🤖 AI Summary
To address weak generalization in EEG-based affective computing caused by cross-dataset label heterogeneity and semantic inconsistency, this paper proposes a valence-arousal (VA)-guided contrastive learning framework. Methodologically, we design a three-domain encoder coupled with a spatiotemporal Transformer backbone to achieve semantic alignment and structural normalization of multi-source EEG signals within a unified VA embedding space; additionally, a soft-weighted supervised contrastive loss is introduced to enhance the discriminability and transferability of emotion representations. The model is pre-trained on eight public EEG datasets and evaluated on three cross-dataset benchmarks, achieving state-of-the-art performance across all settings—demonstrating substantial improvements in adaptability to unseen scenarios and classification accuracy. Our core contribution lies in the first deep integration of VA-space modeling with contrastive learning, establishing the inaugural unified representation paradigm for cross-dataset generalization in EEG-based emotion recognition.
📝 Abstract
Emotion recognition from EEG signals is essential for affective computing and has been widely explored using deep learning. While recent deep learning approaches have achieved strong performance on single EEG emotion datasets, their generalization across datasets remains limited due to the heterogeneity in annotation schemes and data formats. Existing models typically require dataset-specific architectures tailored to input structure and lack semantic alignment across diverse emotion labels.
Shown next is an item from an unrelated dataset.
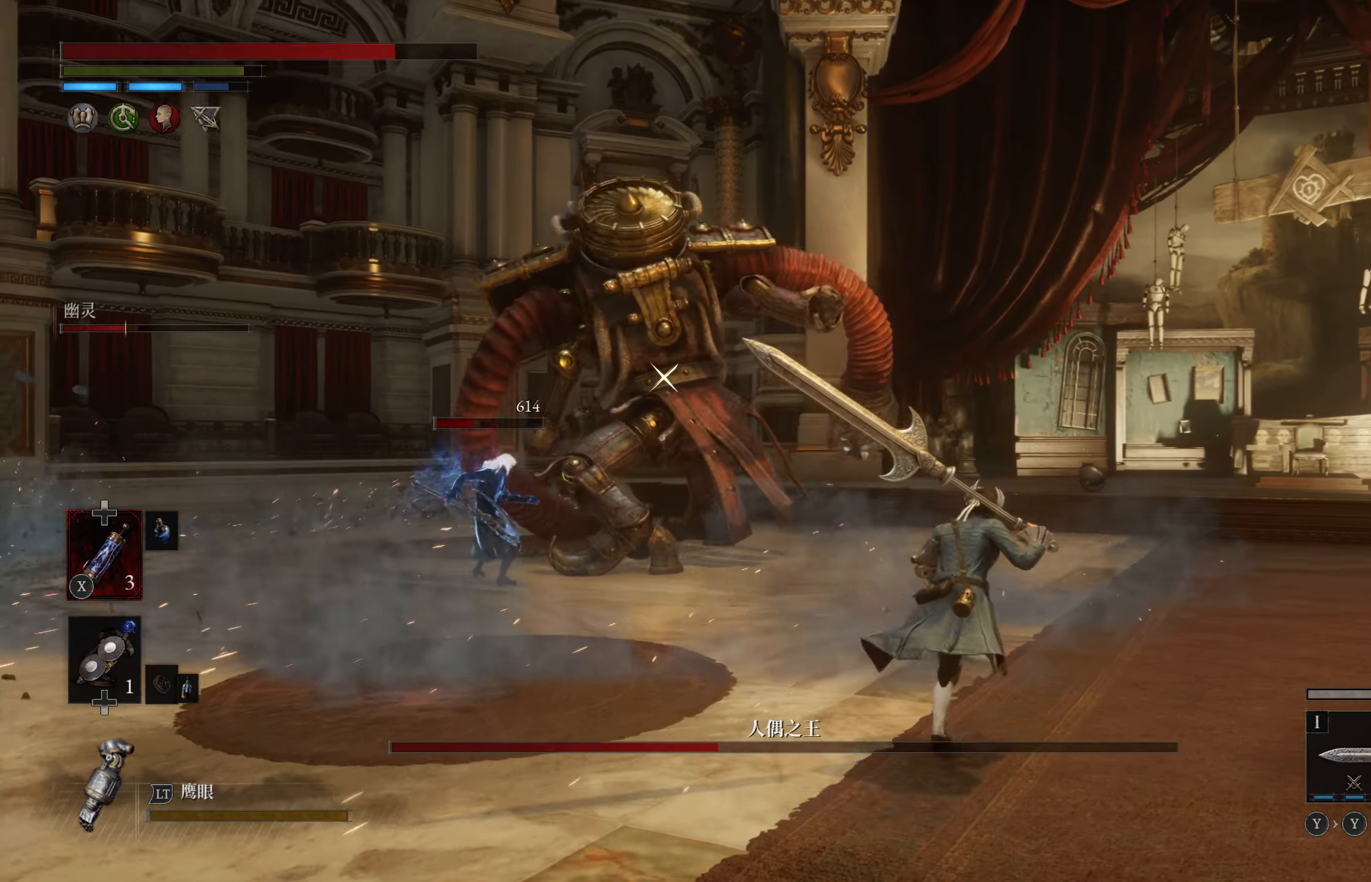
{"dt_ms": 500, "buttons": ["CIRCLE"], "left_stick": "up-right", "right_stick": "center", "events": []}
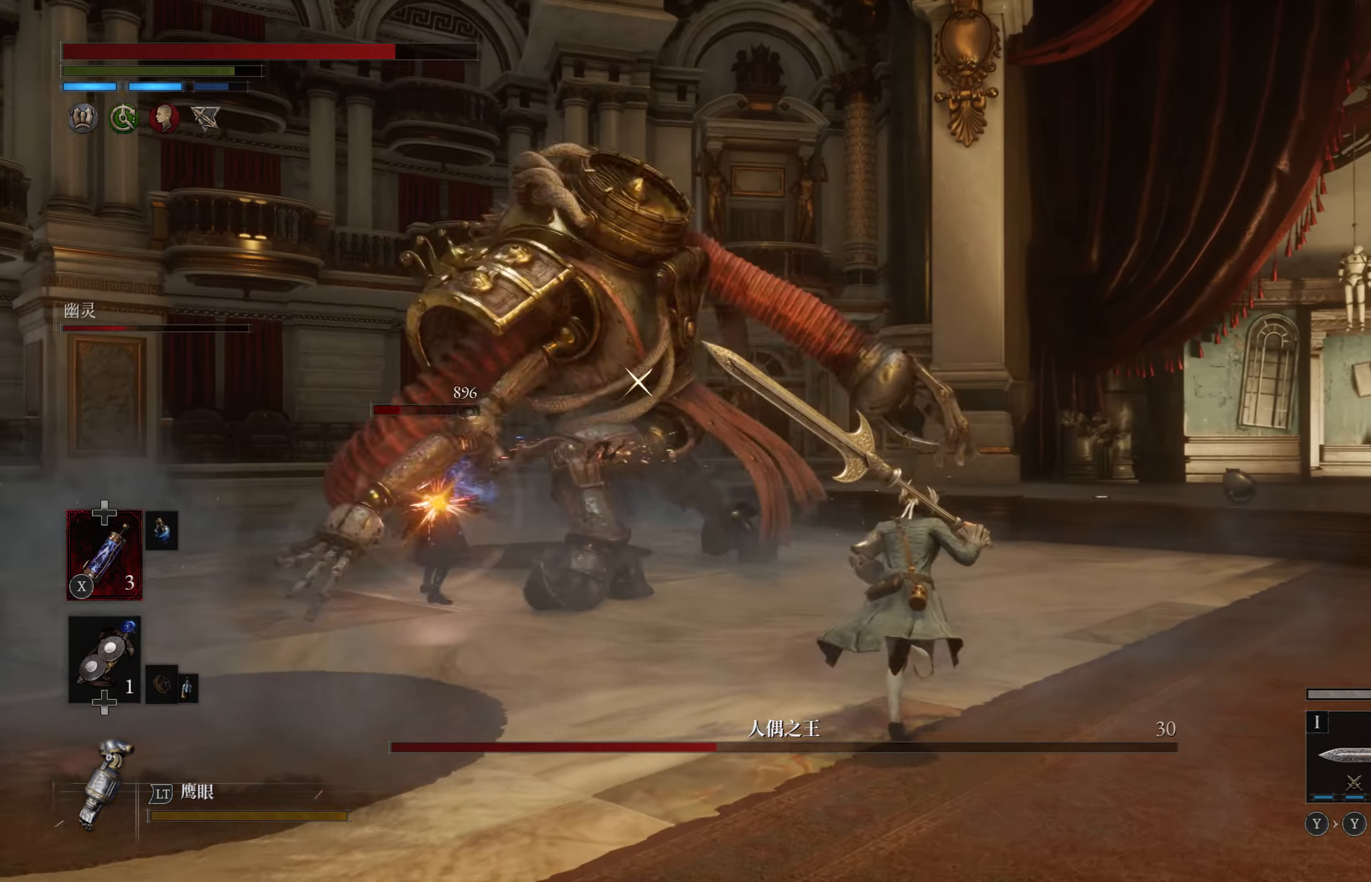
{"dt_ms": 500, "buttons": ["L1"], "left_stick": "up-right", "right_stick": "center", "events": [[217, "CIRCLE", "up"], [233, "L1", "down"]]}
To address these challenges, we propose EMOD: A Unified EEG Emotion Representation Framework Leveraging Valence-Arousal (V-A) Guided Contrastive Learning. EMOD learns transferable and emotion-aware representations from heterogeneous datasets by bridging both semantic and structural gaps. Specifically, we project discrete and continuous emotion labels into a unified V-A space and formulate a soft-weighted supervised contrastive loss that encourages emotionally similar samples to cluster in the latent space. To accommodate variable EEG formats, EMOD employs a flexible backbone comprising a Triple-Domain Encoder followed by a Spatial-Temporal Transformer, enabling robust extraction and integration of temporal, spectral, and spatial features. We pretrain EMOD on 8 public EEG datasets and evaluate its performance on three benchmark datasets. Experimental results show that EMOD achieves the state-of-the-art performance, demonstrating strong adaptability and generalization across diverse EEG-based emotion recognition scenarios.